I politely “agreed”.
Eventually, the restore process completed. With a sudden feeling of euphoria, I went back into the comms room to start the services and… to my dismay, found once again that only a third of the recipients appeared in the directory. The term “FFS” didn’t go anywhere near being an accurate portrayal of my response. I was brutally upset. Hopelessly crushed. On the verge of losing it… (ok, perhaps that’s overkill). There had to be a reason for this. Something we’d missed, or just didn’t understand. I went looking for answers on a 1998 version of Yahoo (actually, I think it may have been Lycos), and found an article relating to the DS/IS Consistency Adjuster in Exchange 5.5 - this isn’t the exact resource I found, but it goes a long way to describe the fundamental process. The upshot is that the consistency adjuster needed to be run to synchronise the once orphaned mailboxes with the directory service. This entire process took a couple of hours - whilst that seems inconceivable to even the extreme Luddite, this is 1998 with SCSI1 drives, a Pentium II Processor, and 512Mb ram.

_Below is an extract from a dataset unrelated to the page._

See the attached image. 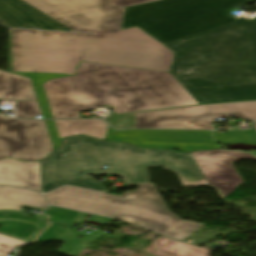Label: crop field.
Instances as JSON below:
<instances>
[{"mask_svg": "<svg viewBox=\"0 0 256 256\" xmlns=\"http://www.w3.org/2000/svg\"><path fill=\"white\" fill-rule=\"evenodd\" d=\"M108 0H0L9 29V72L31 78L33 88L73 75L79 60L169 71L173 52L134 27L120 30L125 8Z\"/></svg>", "mask_w": 256, "mask_h": 256, "instance_id": "obj_1", "label": "crop field"}, {"mask_svg": "<svg viewBox=\"0 0 256 256\" xmlns=\"http://www.w3.org/2000/svg\"><path fill=\"white\" fill-rule=\"evenodd\" d=\"M256 0H162L128 7L139 26L175 53L171 74L199 104L256 99V18L230 9Z\"/></svg>", "mask_w": 256, "mask_h": 256, "instance_id": "obj_2", "label": "crop field"}, {"mask_svg": "<svg viewBox=\"0 0 256 256\" xmlns=\"http://www.w3.org/2000/svg\"><path fill=\"white\" fill-rule=\"evenodd\" d=\"M54 118L110 104L116 114L198 104L166 72L81 62L76 75L43 84Z\"/></svg>", "mask_w": 256, "mask_h": 256, "instance_id": "obj_3", "label": "crop field"}, {"mask_svg": "<svg viewBox=\"0 0 256 256\" xmlns=\"http://www.w3.org/2000/svg\"><path fill=\"white\" fill-rule=\"evenodd\" d=\"M107 165L109 170L101 166ZM163 165L177 173L185 187L207 185L190 153L137 149L129 144L109 143L85 136L66 139L60 149L40 162L42 192L69 184L105 191L86 174L109 173L125 179L124 184L149 182L146 167Z\"/></svg>", "mask_w": 256, "mask_h": 256, "instance_id": "obj_4", "label": "crop field"}, {"mask_svg": "<svg viewBox=\"0 0 256 256\" xmlns=\"http://www.w3.org/2000/svg\"><path fill=\"white\" fill-rule=\"evenodd\" d=\"M136 192L121 196L64 186L49 194L50 204L124 218L142 229L183 241L201 224L181 220L167 210L152 184H140Z\"/></svg>", "mask_w": 256, "mask_h": 256, "instance_id": "obj_5", "label": "crop field"}, {"mask_svg": "<svg viewBox=\"0 0 256 256\" xmlns=\"http://www.w3.org/2000/svg\"><path fill=\"white\" fill-rule=\"evenodd\" d=\"M134 128L213 129L211 118L236 116L256 120V101L198 105L135 113Z\"/></svg>", "mask_w": 256, "mask_h": 256, "instance_id": "obj_6", "label": "crop field"}, {"mask_svg": "<svg viewBox=\"0 0 256 256\" xmlns=\"http://www.w3.org/2000/svg\"><path fill=\"white\" fill-rule=\"evenodd\" d=\"M52 150L44 121L0 116V158L34 161L45 158Z\"/></svg>", "mask_w": 256, "mask_h": 256, "instance_id": "obj_7", "label": "crop field"}, {"mask_svg": "<svg viewBox=\"0 0 256 256\" xmlns=\"http://www.w3.org/2000/svg\"><path fill=\"white\" fill-rule=\"evenodd\" d=\"M107 141L129 142L138 147L178 149L182 152L220 147L212 140L210 131L124 130L107 136Z\"/></svg>", "mask_w": 256, "mask_h": 256, "instance_id": "obj_8", "label": "crop field"}, {"mask_svg": "<svg viewBox=\"0 0 256 256\" xmlns=\"http://www.w3.org/2000/svg\"><path fill=\"white\" fill-rule=\"evenodd\" d=\"M191 155L208 185L219 193L220 198L228 195L242 183L231 162L240 159H256L247 153L223 150L198 151L191 153Z\"/></svg>", "mask_w": 256, "mask_h": 256, "instance_id": "obj_9", "label": "crop field"}, {"mask_svg": "<svg viewBox=\"0 0 256 256\" xmlns=\"http://www.w3.org/2000/svg\"><path fill=\"white\" fill-rule=\"evenodd\" d=\"M0 184L27 187L41 192L39 162L0 160Z\"/></svg>", "mask_w": 256, "mask_h": 256, "instance_id": "obj_10", "label": "crop field"}, {"mask_svg": "<svg viewBox=\"0 0 256 256\" xmlns=\"http://www.w3.org/2000/svg\"><path fill=\"white\" fill-rule=\"evenodd\" d=\"M0 224V234L30 243L48 222L29 219L19 214L4 213L0 214Z\"/></svg>", "mask_w": 256, "mask_h": 256, "instance_id": "obj_11", "label": "crop field"}, {"mask_svg": "<svg viewBox=\"0 0 256 256\" xmlns=\"http://www.w3.org/2000/svg\"><path fill=\"white\" fill-rule=\"evenodd\" d=\"M46 203L41 194L12 187H0V212L21 213L24 208L42 211Z\"/></svg>", "mask_w": 256, "mask_h": 256, "instance_id": "obj_12", "label": "crop field"}, {"mask_svg": "<svg viewBox=\"0 0 256 256\" xmlns=\"http://www.w3.org/2000/svg\"><path fill=\"white\" fill-rule=\"evenodd\" d=\"M60 140L63 137L84 134L105 138L108 126L102 120H54Z\"/></svg>", "mask_w": 256, "mask_h": 256, "instance_id": "obj_13", "label": "crop field"}, {"mask_svg": "<svg viewBox=\"0 0 256 256\" xmlns=\"http://www.w3.org/2000/svg\"><path fill=\"white\" fill-rule=\"evenodd\" d=\"M0 99L37 100L30 79L0 71Z\"/></svg>", "mask_w": 256, "mask_h": 256, "instance_id": "obj_14", "label": "crop field"}, {"mask_svg": "<svg viewBox=\"0 0 256 256\" xmlns=\"http://www.w3.org/2000/svg\"><path fill=\"white\" fill-rule=\"evenodd\" d=\"M157 250L170 256H210V251L186 243L160 237L156 241Z\"/></svg>", "mask_w": 256, "mask_h": 256, "instance_id": "obj_15", "label": "crop field"}, {"mask_svg": "<svg viewBox=\"0 0 256 256\" xmlns=\"http://www.w3.org/2000/svg\"><path fill=\"white\" fill-rule=\"evenodd\" d=\"M215 140L222 143H248L256 144V131H236L220 134L219 131H213Z\"/></svg>", "mask_w": 256, "mask_h": 256, "instance_id": "obj_16", "label": "crop field"}, {"mask_svg": "<svg viewBox=\"0 0 256 256\" xmlns=\"http://www.w3.org/2000/svg\"><path fill=\"white\" fill-rule=\"evenodd\" d=\"M58 240L64 241L65 243L56 252L69 256H76L86 246L69 227L66 228Z\"/></svg>", "mask_w": 256, "mask_h": 256, "instance_id": "obj_17", "label": "crop field"}, {"mask_svg": "<svg viewBox=\"0 0 256 256\" xmlns=\"http://www.w3.org/2000/svg\"><path fill=\"white\" fill-rule=\"evenodd\" d=\"M16 106V118H30L34 115L41 114L37 101H18Z\"/></svg>", "mask_w": 256, "mask_h": 256, "instance_id": "obj_18", "label": "crop field"}, {"mask_svg": "<svg viewBox=\"0 0 256 256\" xmlns=\"http://www.w3.org/2000/svg\"><path fill=\"white\" fill-rule=\"evenodd\" d=\"M44 213L48 214L52 221L70 224L78 212L49 206Z\"/></svg>", "mask_w": 256, "mask_h": 256, "instance_id": "obj_19", "label": "crop field"}, {"mask_svg": "<svg viewBox=\"0 0 256 256\" xmlns=\"http://www.w3.org/2000/svg\"><path fill=\"white\" fill-rule=\"evenodd\" d=\"M67 226L68 225L51 222L50 227L46 229L35 242L57 240Z\"/></svg>", "mask_w": 256, "mask_h": 256, "instance_id": "obj_20", "label": "crop field"}, {"mask_svg": "<svg viewBox=\"0 0 256 256\" xmlns=\"http://www.w3.org/2000/svg\"><path fill=\"white\" fill-rule=\"evenodd\" d=\"M28 243L0 235V256H8V254L16 247H22Z\"/></svg>", "mask_w": 256, "mask_h": 256, "instance_id": "obj_21", "label": "crop field"}, {"mask_svg": "<svg viewBox=\"0 0 256 256\" xmlns=\"http://www.w3.org/2000/svg\"><path fill=\"white\" fill-rule=\"evenodd\" d=\"M133 113L116 115L111 112L109 124L116 128L132 127Z\"/></svg>", "mask_w": 256, "mask_h": 256, "instance_id": "obj_22", "label": "crop field"}, {"mask_svg": "<svg viewBox=\"0 0 256 256\" xmlns=\"http://www.w3.org/2000/svg\"><path fill=\"white\" fill-rule=\"evenodd\" d=\"M36 94L38 96L39 99V105H40V109L42 112V115L44 118H53L48 102H47V98L43 89V86H40L39 88L35 89Z\"/></svg>", "mask_w": 256, "mask_h": 256, "instance_id": "obj_23", "label": "crop field"}, {"mask_svg": "<svg viewBox=\"0 0 256 256\" xmlns=\"http://www.w3.org/2000/svg\"><path fill=\"white\" fill-rule=\"evenodd\" d=\"M158 0H109L108 6L128 7Z\"/></svg>", "mask_w": 256, "mask_h": 256, "instance_id": "obj_24", "label": "crop field"}, {"mask_svg": "<svg viewBox=\"0 0 256 256\" xmlns=\"http://www.w3.org/2000/svg\"><path fill=\"white\" fill-rule=\"evenodd\" d=\"M45 122H46L48 132H49V135H50V138H51L53 149H56V148L59 147L61 141L58 138L56 128H55V125H54V121L51 120V121H45Z\"/></svg>", "mask_w": 256, "mask_h": 256, "instance_id": "obj_25", "label": "crop field"}, {"mask_svg": "<svg viewBox=\"0 0 256 256\" xmlns=\"http://www.w3.org/2000/svg\"><path fill=\"white\" fill-rule=\"evenodd\" d=\"M103 235H105L104 233H96V232H92V233H90V234H88V235H86V236H84V237H82V238H80L84 243H90V242H92V241H94V240H96L97 238H99V237H101V236H103Z\"/></svg>", "mask_w": 256, "mask_h": 256, "instance_id": "obj_26", "label": "crop field"}, {"mask_svg": "<svg viewBox=\"0 0 256 256\" xmlns=\"http://www.w3.org/2000/svg\"><path fill=\"white\" fill-rule=\"evenodd\" d=\"M89 214H85V213H81L79 212L78 215L75 217V219L72 221L71 224H78V223H82L83 220L88 217Z\"/></svg>", "mask_w": 256, "mask_h": 256, "instance_id": "obj_27", "label": "crop field"}, {"mask_svg": "<svg viewBox=\"0 0 256 256\" xmlns=\"http://www.w3.org/2000/svg\"><path fill=\"white\" fill-rule=\"evenodd\" d=\"M90 220H94V221H98V222H104V221H109L111 219L100 217V216H96V215H92L90 217Z\"/></svg>", "mask_w": 256, "mask_h": 256, "instance_id": "obj_28", "label": "crop field"}, {"mask_svg": "<svg viewBox=\"0 0 256 256\" xmlns=\"http://www.w3.org/2000/svg\"><path fill=\"white\" fill-rule=\"evenodd\" d=\"M116 130H114V129H112V128H108V132H107V134H109V133H113V132H115Z\"/></svg>", "mask_w": 256, "mask_h": 256, "instance_id": "obj_29", "label": "crop field"}, {"mask_svg": "<svg viewBox=\"0 0 256 256\" xmlns=\"http://www.w3.org/2000/svg\"><path fill=\"white\" fill-rule=\"evenodd\" d=\"M120 220H124V219L121 218ZM124 221H125V220H124ZM127 222H130V221H127ZM130 223H133V222H130ZM133 224H136V223H133ZM137 225H138V224H137Z\"/></svg>", "mask_w": 256, "mask_h": 256, "instance_id": "obj_30", "label": "crop field"}, {"mask_svg": "<svg viewBox=\"0 0 256 256\" xmlns=\"http://www.w3.org/2000/svg\"><path fill=\"white\" fill-rule=\"evenodd\" d=\"M253 127H254V129L256 130V122H255V125H254Z\"/></svg>", "mask_w": 256, "mask_h": 256, "instance_id": "obj_31", "label": "crop field"}]
</instances>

After the process completed (which incidentally looked like this)
I could then see all mailboxes ! After performing several somersaults around the office (just kidding here, but I can tell you I felt like doing it), I confirmed with a 25% random user test that I had access to mailboxes. Unfortunately, I couldn’t see any new mail arriving, but that was only due to a stalled mail connector on the server in Switzerland that received external mail. After a quick reboot of this gateway, mail began to flow. After around an hour of testing, I was happy that everything was working as expected. As for the consultant who had just wasted hours of my life, it’s just as well he wasn’t in the same country as me, let alone room. I went home elated - to an extremely angry wife. She’s since forgiven me of course, and now looking back, I really appreciate why - she was looking out for me, and concerned - I just didn’t appreciate that at the time.Come Monday morning, users were back into email with everything working as expected. An emergency Exchange backup had been run, and I was in the process of writing up my postmortem report for senior management. I then got a phone call. Anyone remember a product by Fenstrae called Faxination ? This was peered with Exchange 5.5, and had stopped working since the crash. The head of operations demanded that this was resolved as a priority… Another late night… another argument at home, but that’s a story for another day.